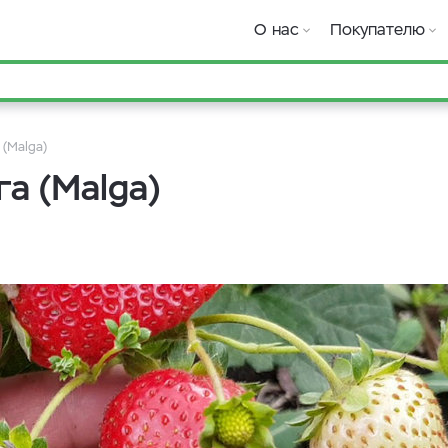
О нас
Покупателю
(Malga)
а (Malga)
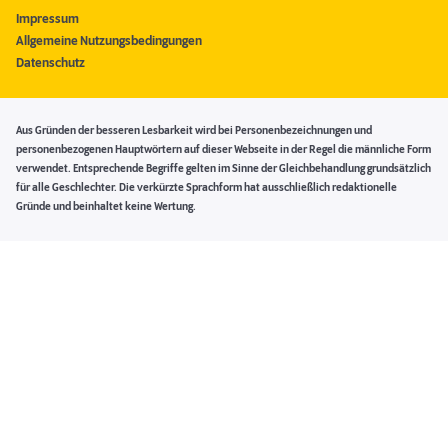
Impressum
Allgemeine Nutzungsbedingungen
Datenschutz
Aus Gründen der besseren Lesbarkeit wird bei Personenbezeichnungen und
personenbezogenen Hauptwörtern auf dieser Webseite in der Regel die männliche Form
verwendet. Entsprechende Begriffe gelten im Sinne der Gleichbehandlung grundsätzlich
für alle Geschlechter. Die verkürzte Sprachform hat ausschließlich redaktionelle
Gründe und beinhaltet keine Wertung.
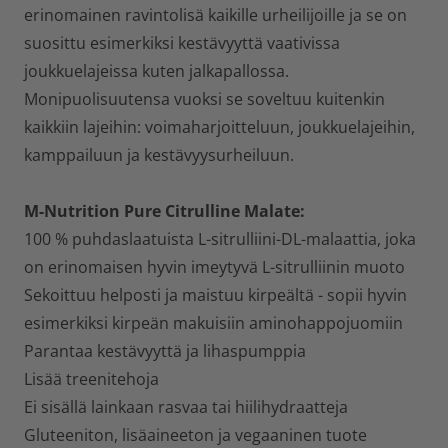
erinomainen ravintolisä kaikille urheilijoille ja se on
suosittu esimerkiksi kestävyyttä vaativissa
joukkuelajeissa kuten jalkapallossa.
Monipuolisuutensa vuoksi se soveltuu kuitenkin
kaikkiin lajeihin: voimaharjoitteluun, joukkuelajeihin,
kamppailuun ja kestävyysurheiluun.
M-Nutrition Pure Citrulline Malate:
100 % puhdaslaatuista L-sitrulliini-DL-malaattia, joka
on erinomaisen hyvin imeytyvä L-sitrulliinin muoto
Sekoittuu helposti ja maistuu kirpeältä - sopii hyvin
esimerkiksi kirpeän makuisiin aminohappojuomiin
Parantaa kestävyyttä ja lihaspumppia
Lisää treenitehoja
Ei sisällä lainkaan rasvaa tai hiilihydraatteja
Gluteeniton, lisäaineeton ja vegaaninen tuote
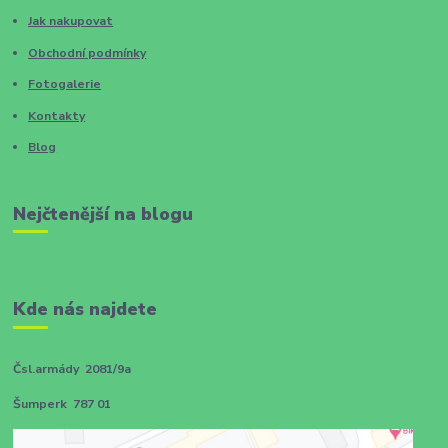
Jak nakupovat
Obchodní podmínky
Fotogalerie
Kontakty
Blog
Nejčtenější na blogu
Kde nás najdete
Čsl.armády 2081/9a
Šumperk 787 01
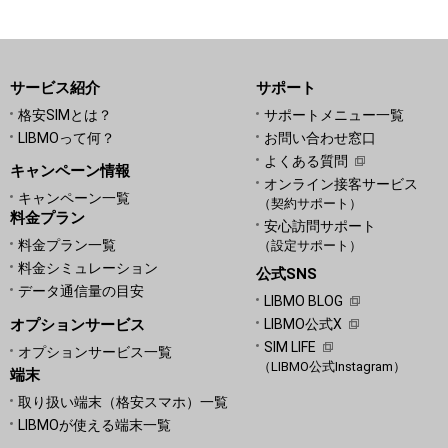
サービス紹介
サポート
格安SIMとは？
サポートメニュー一覧
LIBMOって何？
お問い合わせ窓口
よくある質問
キャンペーン情報
オンライン接客サービス
キャンペーン一覧
（契約サポート）
料金プラン
安心訪問サポート
料金プラン一覧
（設定サポート）
料金シミュレーション
公式SNS
データ通信量の目安
LIBMO BLOG
オプションサービス
LIBMO公式X
SIM LIFE
オプションサービス一覧
（LIBMO公式Instagram）
端末
取り扱い端末（格安スマホ）一覧
LIBMOが使える端末一覧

● ● ● ● ● ● ●

*Prompt*
Output only the lines running from the top of the data above to the line with "Monipuolisuutensa vuoksi se", inclusive, word for word and without pictures.

*Reply to the task*
О нас
Покупателю
(Malga)
а (Malga)
Impressum
Allgemeine Nutzungsbedingungen
Datenschutz
Aus Gründen der besseren Lesbarkeit wird bei Personenbezeichnungen und
personenbezogenen Hauptwörtern auf dieser Webseite in der Regel die männliche Form
verwendet. Entsprechende Begriffe gelten im Sinne der Gleichbehandlung grundsätzlich
für alle Geschlechter. Die verkürzte Sprachform hat ausschließlich redaktionelle
Gründe und beinhaltet keine Wertung.
erinomainen ravintolisä kaikille urheilijoille ja se on
suosittu esimerkiksi kestävyyttä vaativissa
joukkuelajeissa kuten jalkapallossa.
Monipuolisuutensa vuoksi se soveltuu kuitenkin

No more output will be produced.